International cricketers are miserable too
Think your life's a drudge and a chore? Well, join the queue, why don't you?
Andrew Hughes
13-Mar-2013

"… And then they wrenched my PlayStation from my hands, just like that" • Getty Images
Being an international cricketer sounds like fun. Stretching your calves on first-class flights, tweeting about some tatty vehicle you're being paid to like, launching into the occasional burst of activity on a field, offering a few platitudes for the cameras, then being driven back to a five-star hotel for the serious business of ordering exotic snacks from room service and beating your personal best on Celebrity Mole Catcher 2013.
It's a small comfort to us, as we haul our sorry carcasses across town in flu-ridden buses and queue with the other early-morning zombies in franchised coffee-themed-grit retailers, that somewhere on the planet a troupe of young men are enjoying the good life, that the spirit of CB Fry lives on, and that at least one collection of humans is not condemned to the hell of commuting, offices, and pretending that they care about this month's sales figures.
But the truth is that cricketers are prisoners. Not only do they have to spend their time being shouted at by fitness instructors, prodded by doctors and having a team of nutritionists standing over them with clipboards while they eat, if they attempt to sneak out for a quick drink, they are likely to be bundled into a van by the fun police and sent for re-education at Alec Stewart's Clean-Living, Responsibility and Well-Being Camp.
And on top of all that, they have to endure exactly the same gibberish as the rest of us. Time was when it would take a lot for an Australian to be dropped from a touring squad. He'd have to drink so much he forgot how to hold a bat, or steal a plane and buzz the Himalayas. But Watson, Johnson, Khawaja and Pattinson have been cast out because they didn't do their homework - specifically, coming up with three reasons each why Australia aren't winning.
Anyone who has served time in an office has seen all this before. When a company is going down the tubes (often because managers have spent millions on changing the corporate colours from aquamarine to turquoise, or have implemented an exciting new peanut-based remuneration package) said managers often approach their staff in such a fashion, to ask if they've got any ideas to turn things around. Employees tend to respond thus:
1. I don't know, I just do the filing and answer the phone.
2. Anyway, isn't that what you're paid to do?
2. Anyway, isn't that what you're paid to do?

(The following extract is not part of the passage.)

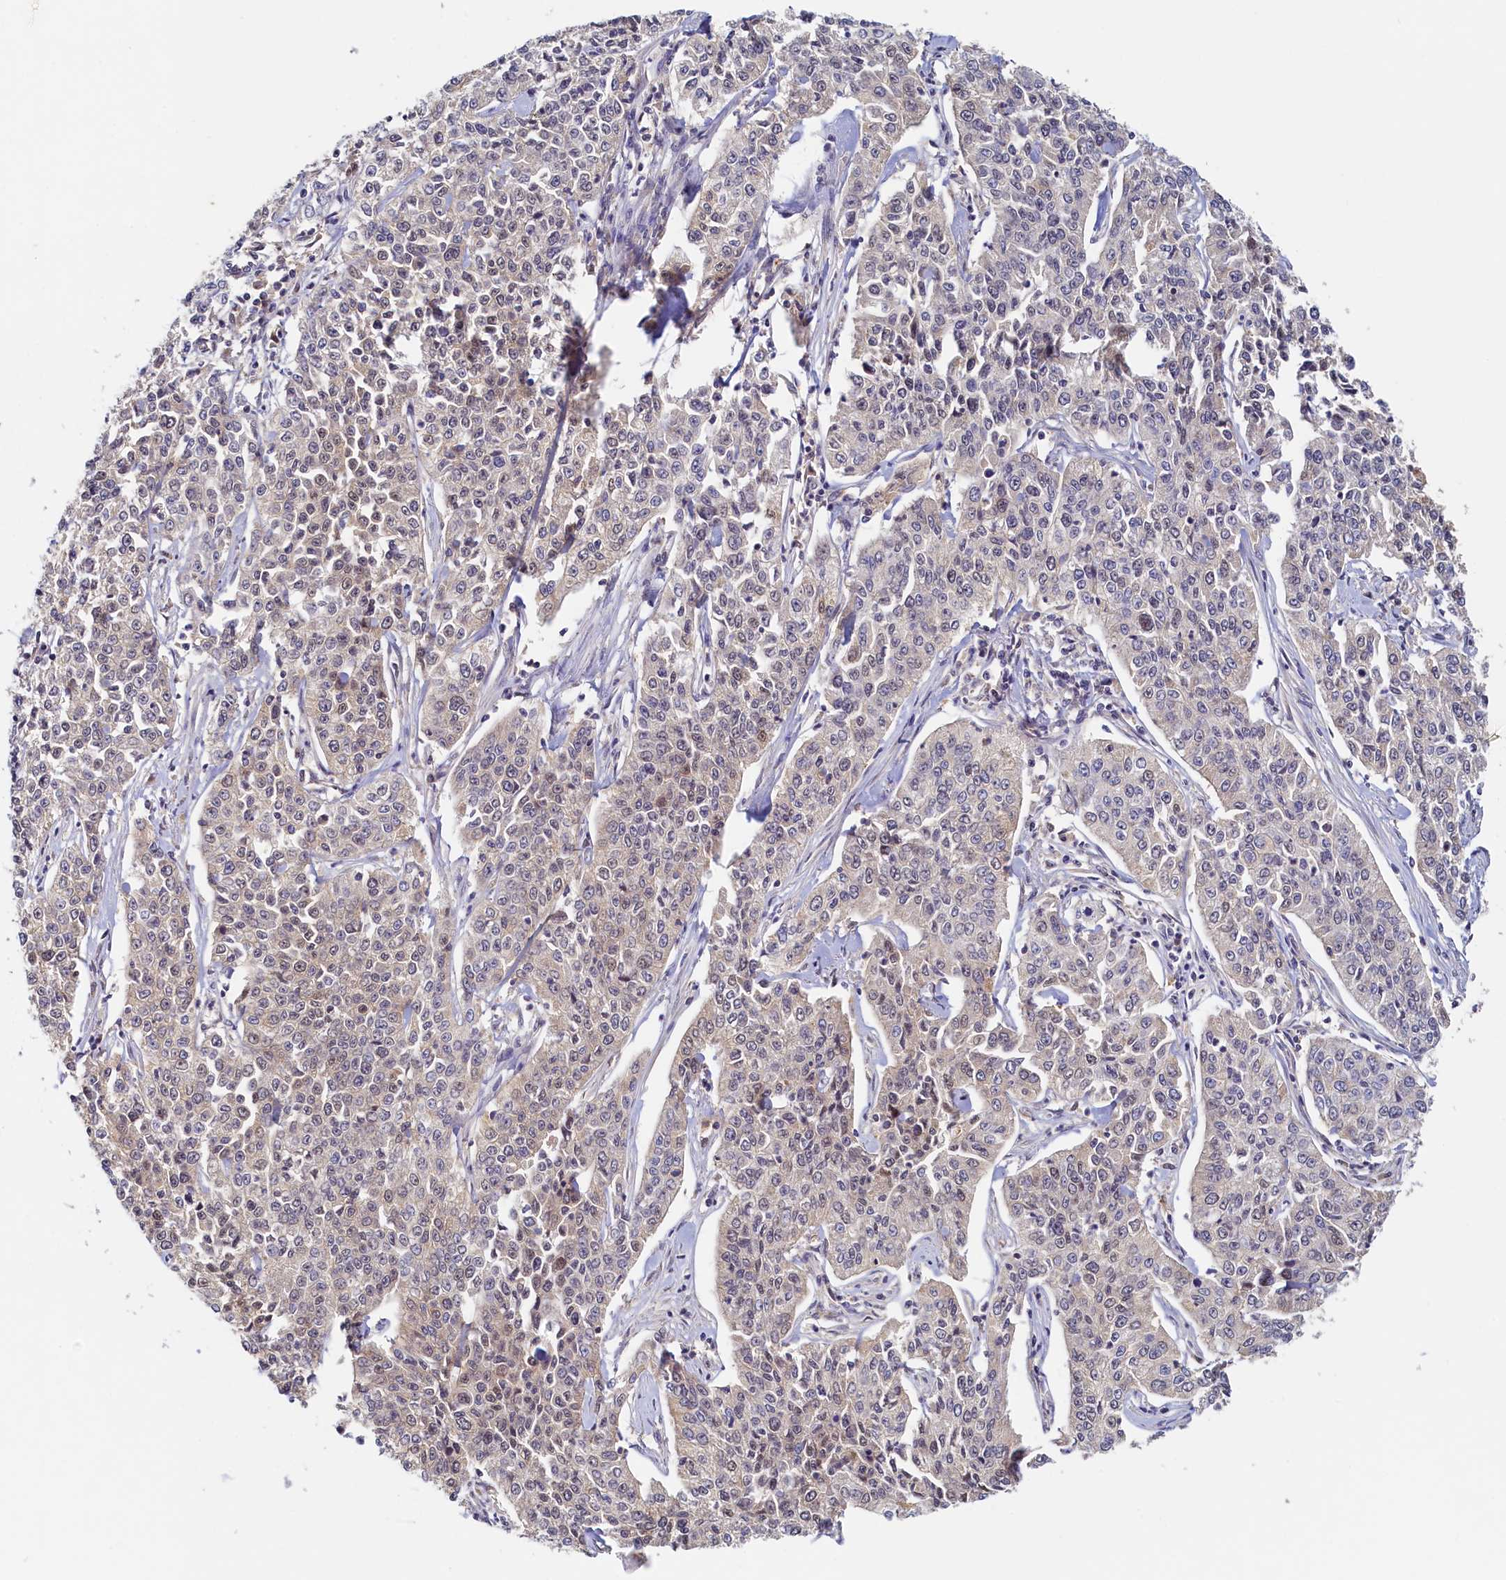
{"staining": {"intensity": "weak", "quantity": "25%-75%", "location": "cytoplasmic/membranous,nuclear"}, "tissue": "cervical cancer", "cell_type": "Tumor cells", "image_type": "cancer", "snomed": [{"axis": "morphology", "description": "Squamous cell carcinoma, NOS"}, {"axis": "topography", "description": "Cervix"}], "caption": "DAB immunohistochemical staining of human cervical cancer (squamous cell carcinoma) displays weak cytoplasmic/membranous and nuclear protein expression in approximately 25%-75% of tumor cells.", "gene": "PAAF1", "patient": {"sex": "female", "age": 35}}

Four Australians declined to take part. I don't blame them, particularly Watson, who is about to become a father, and presumably has more important things to worry about than scribbling catchy slogans on Post-It's. But in the style of insecure office tyrants the world over, Mickey Arthur has cut off his nose to teach his face a lesson. It's a useful reminder that no matter how young, pretty or talented you are, there's always someone with a flip chart who wants to make your life a little more miserable.